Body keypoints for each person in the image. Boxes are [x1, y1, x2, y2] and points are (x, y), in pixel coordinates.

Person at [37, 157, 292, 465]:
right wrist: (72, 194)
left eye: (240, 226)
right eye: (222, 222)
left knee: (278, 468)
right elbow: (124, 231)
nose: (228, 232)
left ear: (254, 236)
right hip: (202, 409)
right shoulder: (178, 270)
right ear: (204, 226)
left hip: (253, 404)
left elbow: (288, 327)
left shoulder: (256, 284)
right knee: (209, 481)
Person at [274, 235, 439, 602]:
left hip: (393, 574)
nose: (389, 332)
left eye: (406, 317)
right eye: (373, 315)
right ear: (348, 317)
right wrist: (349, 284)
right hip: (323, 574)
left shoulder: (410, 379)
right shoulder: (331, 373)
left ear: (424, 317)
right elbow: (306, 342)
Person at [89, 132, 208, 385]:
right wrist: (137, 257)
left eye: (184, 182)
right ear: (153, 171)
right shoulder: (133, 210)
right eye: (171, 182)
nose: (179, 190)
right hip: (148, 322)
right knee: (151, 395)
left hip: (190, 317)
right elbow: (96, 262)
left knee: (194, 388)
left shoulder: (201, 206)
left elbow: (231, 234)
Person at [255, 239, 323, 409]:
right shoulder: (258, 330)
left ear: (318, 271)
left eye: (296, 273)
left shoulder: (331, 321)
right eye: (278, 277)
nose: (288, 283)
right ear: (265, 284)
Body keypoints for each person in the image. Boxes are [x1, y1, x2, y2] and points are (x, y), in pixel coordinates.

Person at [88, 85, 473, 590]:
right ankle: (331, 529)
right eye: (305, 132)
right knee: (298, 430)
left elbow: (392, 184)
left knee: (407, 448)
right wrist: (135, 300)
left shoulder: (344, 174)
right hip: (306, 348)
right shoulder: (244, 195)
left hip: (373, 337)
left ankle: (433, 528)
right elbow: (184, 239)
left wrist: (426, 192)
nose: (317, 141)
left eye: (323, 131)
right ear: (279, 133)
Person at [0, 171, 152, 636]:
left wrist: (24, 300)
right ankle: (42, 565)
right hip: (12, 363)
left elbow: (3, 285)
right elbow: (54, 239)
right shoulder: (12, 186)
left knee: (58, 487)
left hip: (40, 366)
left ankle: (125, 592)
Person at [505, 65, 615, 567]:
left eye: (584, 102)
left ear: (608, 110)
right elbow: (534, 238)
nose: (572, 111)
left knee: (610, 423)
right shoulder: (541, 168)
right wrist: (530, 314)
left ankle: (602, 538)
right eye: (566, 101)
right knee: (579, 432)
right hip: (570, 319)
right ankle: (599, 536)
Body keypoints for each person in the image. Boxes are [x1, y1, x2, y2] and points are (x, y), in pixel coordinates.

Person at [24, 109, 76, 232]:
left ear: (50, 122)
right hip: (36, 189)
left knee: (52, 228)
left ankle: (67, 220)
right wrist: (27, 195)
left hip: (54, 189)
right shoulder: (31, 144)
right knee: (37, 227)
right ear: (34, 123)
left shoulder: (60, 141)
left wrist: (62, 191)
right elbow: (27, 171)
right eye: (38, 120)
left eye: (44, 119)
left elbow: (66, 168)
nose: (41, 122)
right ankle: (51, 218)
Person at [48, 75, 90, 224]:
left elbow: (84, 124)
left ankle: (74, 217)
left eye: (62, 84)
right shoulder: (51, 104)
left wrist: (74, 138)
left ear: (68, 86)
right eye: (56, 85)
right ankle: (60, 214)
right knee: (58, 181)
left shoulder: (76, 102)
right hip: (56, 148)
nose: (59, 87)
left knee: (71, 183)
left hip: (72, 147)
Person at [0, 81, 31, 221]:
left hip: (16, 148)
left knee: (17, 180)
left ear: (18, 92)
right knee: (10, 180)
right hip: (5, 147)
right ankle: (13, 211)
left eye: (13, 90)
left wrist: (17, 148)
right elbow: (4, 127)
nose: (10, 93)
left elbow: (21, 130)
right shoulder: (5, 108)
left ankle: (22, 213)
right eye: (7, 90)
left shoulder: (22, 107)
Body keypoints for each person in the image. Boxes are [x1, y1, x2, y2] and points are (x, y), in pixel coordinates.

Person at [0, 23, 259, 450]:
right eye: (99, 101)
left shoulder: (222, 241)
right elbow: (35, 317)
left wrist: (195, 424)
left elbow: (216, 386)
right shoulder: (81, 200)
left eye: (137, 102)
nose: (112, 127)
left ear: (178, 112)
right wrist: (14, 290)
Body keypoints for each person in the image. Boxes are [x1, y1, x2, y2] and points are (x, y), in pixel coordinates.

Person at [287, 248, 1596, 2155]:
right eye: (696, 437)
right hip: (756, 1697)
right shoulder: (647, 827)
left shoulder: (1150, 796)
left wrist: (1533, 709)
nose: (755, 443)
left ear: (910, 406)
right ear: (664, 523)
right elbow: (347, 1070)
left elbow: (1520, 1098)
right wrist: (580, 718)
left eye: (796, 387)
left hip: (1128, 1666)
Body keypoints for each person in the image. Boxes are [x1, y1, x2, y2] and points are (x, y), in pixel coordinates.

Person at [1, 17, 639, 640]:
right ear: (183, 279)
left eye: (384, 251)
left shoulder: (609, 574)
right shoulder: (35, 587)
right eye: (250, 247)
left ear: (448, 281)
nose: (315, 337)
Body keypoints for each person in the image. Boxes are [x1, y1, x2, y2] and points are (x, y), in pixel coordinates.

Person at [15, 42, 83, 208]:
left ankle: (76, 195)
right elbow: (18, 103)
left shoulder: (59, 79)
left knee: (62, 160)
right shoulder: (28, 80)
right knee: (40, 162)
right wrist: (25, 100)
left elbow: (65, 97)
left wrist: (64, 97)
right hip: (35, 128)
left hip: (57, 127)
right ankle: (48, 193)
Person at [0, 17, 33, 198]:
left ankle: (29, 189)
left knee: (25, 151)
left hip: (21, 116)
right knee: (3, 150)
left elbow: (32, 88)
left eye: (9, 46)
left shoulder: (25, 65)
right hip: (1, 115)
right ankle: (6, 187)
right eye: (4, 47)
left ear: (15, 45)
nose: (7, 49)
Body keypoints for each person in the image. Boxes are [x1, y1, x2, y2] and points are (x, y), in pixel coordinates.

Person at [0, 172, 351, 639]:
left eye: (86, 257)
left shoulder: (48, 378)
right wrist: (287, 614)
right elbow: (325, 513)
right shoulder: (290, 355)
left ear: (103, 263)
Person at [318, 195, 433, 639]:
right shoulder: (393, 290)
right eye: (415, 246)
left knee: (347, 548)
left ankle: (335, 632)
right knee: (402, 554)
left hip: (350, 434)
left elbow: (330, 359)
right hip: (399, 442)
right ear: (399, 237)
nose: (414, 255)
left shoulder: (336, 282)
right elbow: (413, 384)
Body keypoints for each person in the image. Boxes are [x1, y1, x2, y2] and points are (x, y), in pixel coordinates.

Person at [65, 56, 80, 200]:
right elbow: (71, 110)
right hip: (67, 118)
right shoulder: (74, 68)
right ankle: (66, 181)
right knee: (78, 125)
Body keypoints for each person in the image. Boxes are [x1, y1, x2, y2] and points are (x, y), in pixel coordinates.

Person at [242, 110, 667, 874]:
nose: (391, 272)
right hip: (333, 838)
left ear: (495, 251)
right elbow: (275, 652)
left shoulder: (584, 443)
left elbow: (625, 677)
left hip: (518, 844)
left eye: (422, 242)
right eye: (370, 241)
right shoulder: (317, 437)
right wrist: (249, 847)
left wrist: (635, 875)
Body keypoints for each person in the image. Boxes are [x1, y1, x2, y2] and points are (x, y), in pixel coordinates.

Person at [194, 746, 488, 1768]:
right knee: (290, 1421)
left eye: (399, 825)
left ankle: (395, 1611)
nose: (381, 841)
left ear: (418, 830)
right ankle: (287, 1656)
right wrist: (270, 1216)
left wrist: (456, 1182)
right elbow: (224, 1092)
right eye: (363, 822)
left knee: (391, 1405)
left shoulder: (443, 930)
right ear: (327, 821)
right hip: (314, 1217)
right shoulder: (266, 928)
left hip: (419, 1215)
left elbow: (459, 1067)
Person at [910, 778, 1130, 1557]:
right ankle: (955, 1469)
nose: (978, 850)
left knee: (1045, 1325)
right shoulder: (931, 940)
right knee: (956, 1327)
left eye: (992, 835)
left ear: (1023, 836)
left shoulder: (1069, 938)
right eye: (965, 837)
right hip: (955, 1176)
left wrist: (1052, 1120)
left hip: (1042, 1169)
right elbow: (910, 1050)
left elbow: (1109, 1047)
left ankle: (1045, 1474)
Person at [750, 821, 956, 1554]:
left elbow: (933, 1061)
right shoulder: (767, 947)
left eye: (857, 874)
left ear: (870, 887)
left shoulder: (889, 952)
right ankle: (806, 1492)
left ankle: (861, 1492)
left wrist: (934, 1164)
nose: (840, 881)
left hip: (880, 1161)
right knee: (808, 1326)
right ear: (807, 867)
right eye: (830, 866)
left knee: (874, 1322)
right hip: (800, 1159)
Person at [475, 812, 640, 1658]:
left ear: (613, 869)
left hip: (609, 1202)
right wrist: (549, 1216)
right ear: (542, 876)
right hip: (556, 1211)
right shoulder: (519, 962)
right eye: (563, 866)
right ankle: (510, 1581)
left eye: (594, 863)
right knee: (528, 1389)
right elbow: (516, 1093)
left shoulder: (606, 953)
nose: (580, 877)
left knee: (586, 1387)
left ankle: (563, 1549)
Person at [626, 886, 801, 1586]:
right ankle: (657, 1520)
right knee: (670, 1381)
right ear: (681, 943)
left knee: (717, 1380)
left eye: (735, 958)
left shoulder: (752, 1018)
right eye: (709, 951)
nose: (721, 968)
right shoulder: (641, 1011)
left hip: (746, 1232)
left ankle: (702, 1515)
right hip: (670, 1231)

• • • • •

§ **WORK INSTRUCTION**:
All lines in the data above from the one with "right wrist: (249, 847)" through the one with "right ankle: (287, 1656)" must be repeated exactly, and no others.

§ **OUTPUT FOR THIS TASK**:
right wrist: (249, 847)
left wrist: (635, 875)
Body keypoints for each person in the image. Boxes are [x1, y1, x2, y2] and points are (x, y), in pixel coordinates.

Person at [194, 746, 488, 1768]:
right knee: (290, 1421)
left eye: (399, 825)
left ankle: (395, 1611)
nose: (381, 841)
left ear: (418, 830)
right ankle: (287, 1656)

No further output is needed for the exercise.